Authenticate with an account that is making use of the service account feature
Remove the token_salt, token_iterations, access_token and access_token_expiry values from the proxy's configuration file (before 1hr has elapsed)
Reload the configuration file in the proxy
Try to log in again

That is already what I am doing with the cache-store file. I can usually delete the cache-store file (which contains all the items you mention) and restart the app which works again regardless of doing BEFORE the token expires or AFTER it expires.

However, I have some new information...

I "consolidated" the services and users onto one VM since it was mostly working except for the authentication (I had the POP service/login on one VM and the IMAP service/login on another VM before). So, I was running the single VM setup since late last evening while I waited for your next response. When I checked it this morning, everything was working except one client app. I closed that application, due the fact it is NOT important and I can probably do without it.

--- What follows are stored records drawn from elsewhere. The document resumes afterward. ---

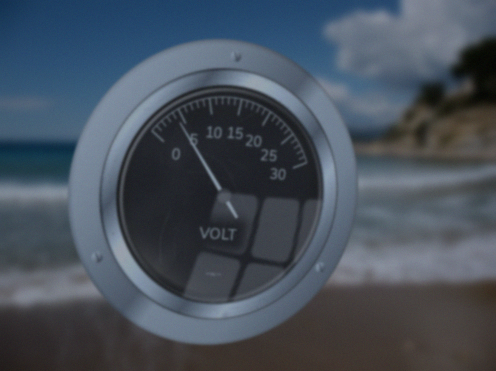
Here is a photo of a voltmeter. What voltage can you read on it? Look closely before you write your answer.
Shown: 4 V
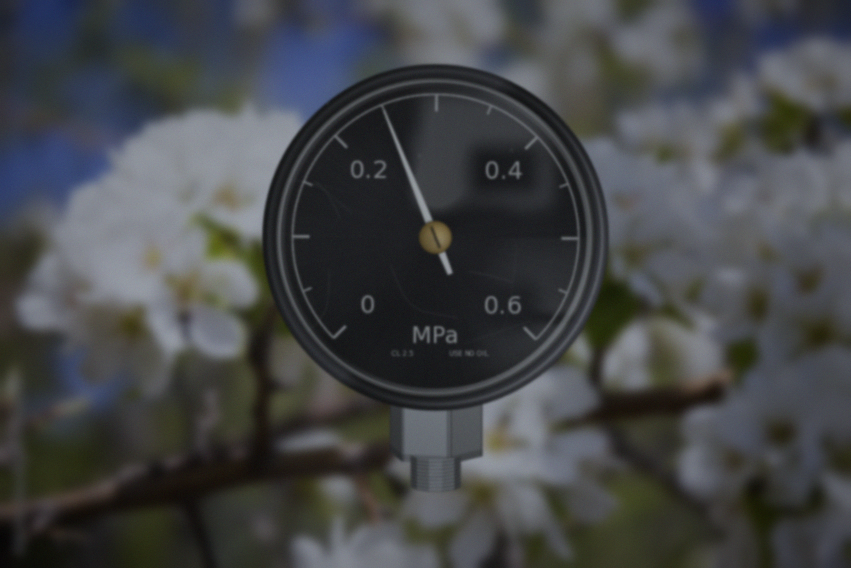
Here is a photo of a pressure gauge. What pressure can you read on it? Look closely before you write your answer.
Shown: 0.25 MPa
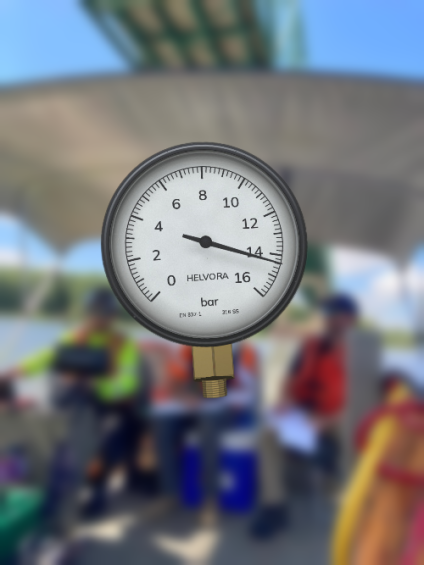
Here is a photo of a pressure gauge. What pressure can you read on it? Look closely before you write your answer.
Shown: 14.4 bar
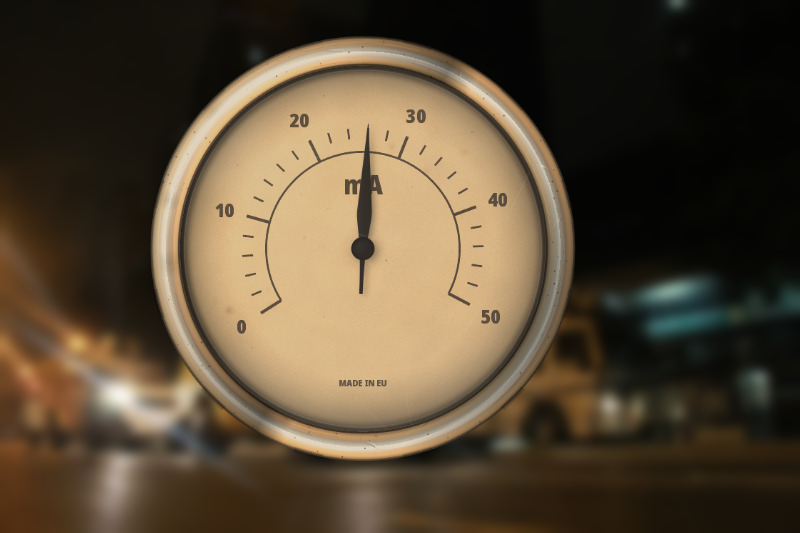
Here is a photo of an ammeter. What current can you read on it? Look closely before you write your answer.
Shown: 26 mA
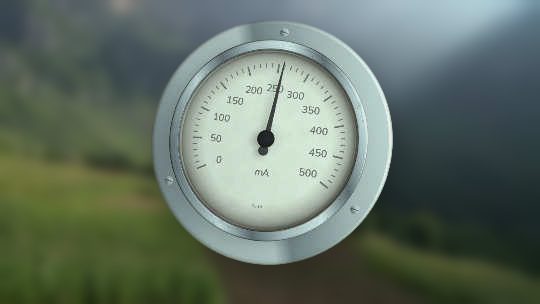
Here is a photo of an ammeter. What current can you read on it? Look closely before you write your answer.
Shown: 260 mA
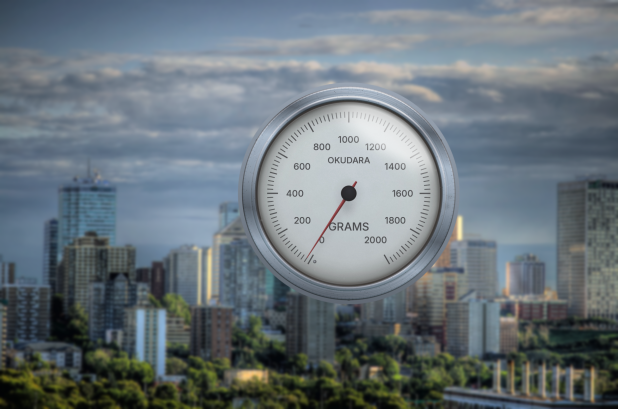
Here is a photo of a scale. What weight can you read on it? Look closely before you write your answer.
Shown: 20 g
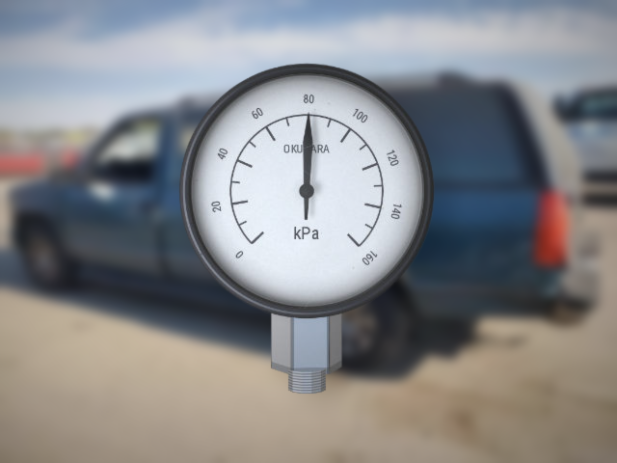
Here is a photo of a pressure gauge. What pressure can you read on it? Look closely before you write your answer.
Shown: 80 kPa
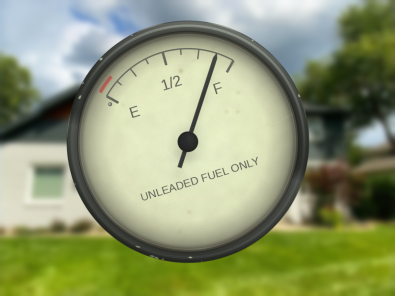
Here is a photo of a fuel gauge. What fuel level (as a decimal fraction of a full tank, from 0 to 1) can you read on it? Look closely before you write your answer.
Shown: 0.875
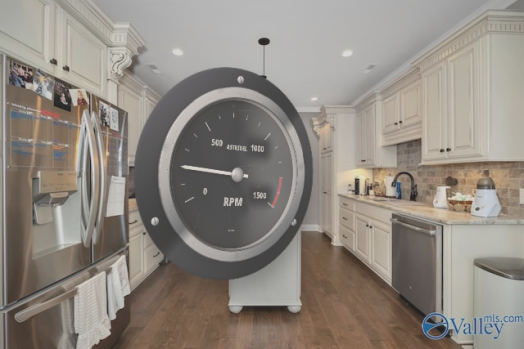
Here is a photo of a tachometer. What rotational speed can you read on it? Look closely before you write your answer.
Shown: 200 rpm
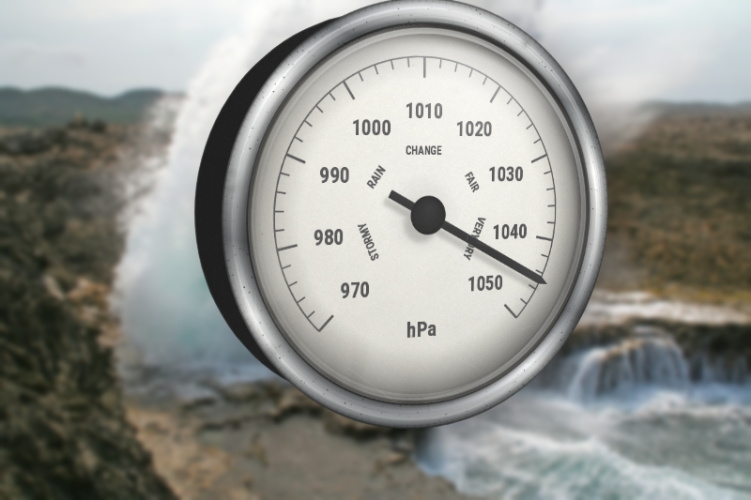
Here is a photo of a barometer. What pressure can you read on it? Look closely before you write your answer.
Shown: 1045 hPa
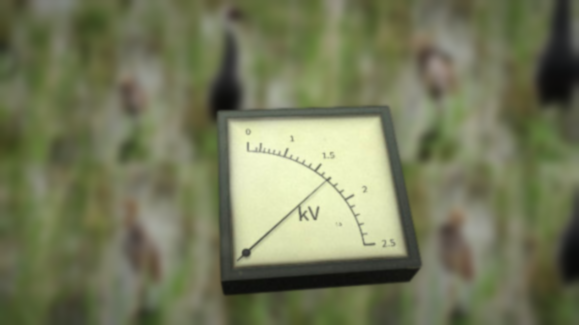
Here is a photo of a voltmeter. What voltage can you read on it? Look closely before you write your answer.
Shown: 1.7 kV
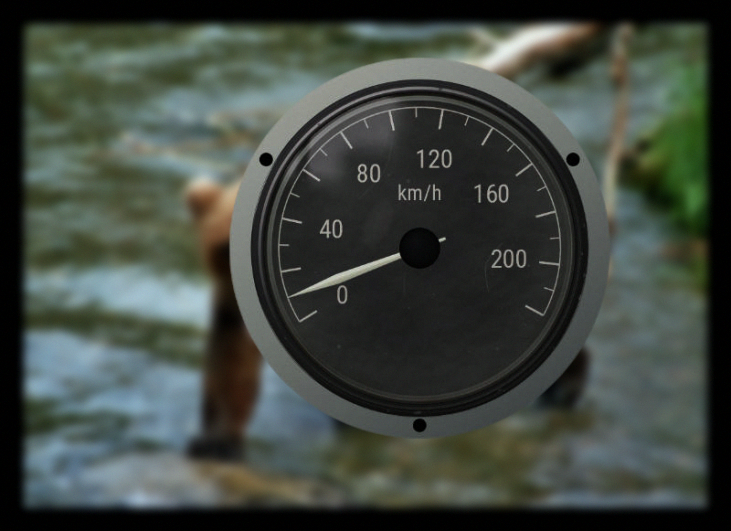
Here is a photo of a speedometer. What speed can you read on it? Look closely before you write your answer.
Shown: 10 km/h
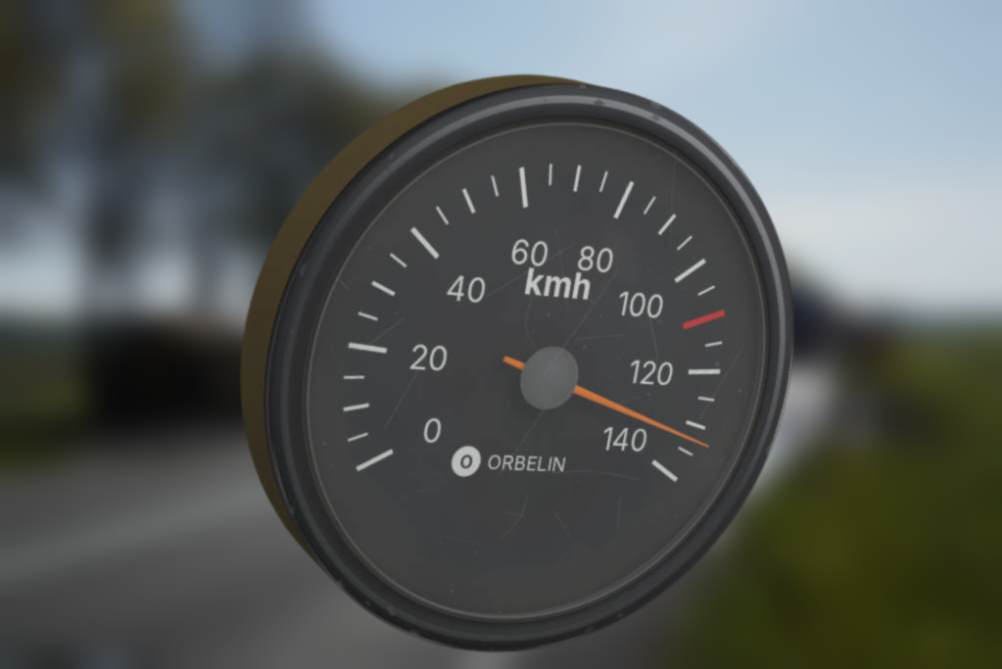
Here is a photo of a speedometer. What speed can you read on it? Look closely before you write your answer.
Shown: 132.5 km/h
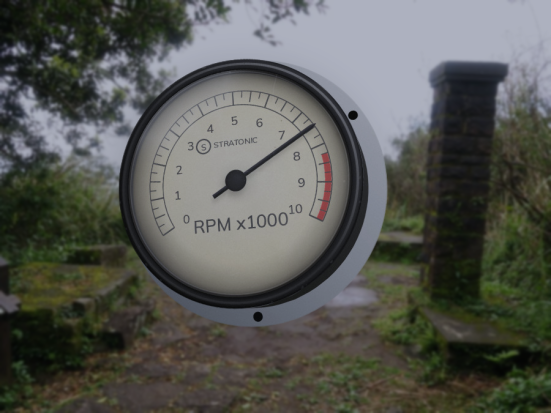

So, based on that maybe it was due to the services being on different VMs? I am not sure if that is the case or if that even makes sense so I need to comb through the Logs and see what I can find but not sure I will get a chance today. I will report back when I have more information.

Regards, Johspa

simonrob commented 7 months ago

I think that is the only real explanation here – something to do with the use of --cache-store.

When you say the two instances were on two different physical devices, were you using --cache-store to synchronise the cache file between them? If so, how were you achieving that?

If you weren't doing any synchronisation between devices, I can't think of anything that could cause this – you'd get a different independent token for each one.

johspa933 commented 7 months ago

Apologies for the delay but work got in the way...

When you say the two instances were on two different physical devices, were you using --cache-store to synchronise the cache file between them? If so, how were you achieving that?

No, they had different cache-store files and were NOT synced. I would agree that would probably be a bad thing.

I have been running all services on a single VM for almost a week now and it has not failed once. Also, I went through the logs for the past several days now and I am not seeing any of the failures I saw in past.

So, all I can figure is having some kind of strange combination of VMs and Services was the cause of the issue. Thank you so much for the support and greatly appreciate the support. Keep up the great work.

Regards, Johspa

simonrob commented 7 months ago

Thanks for following up - I'm glad this was resolved.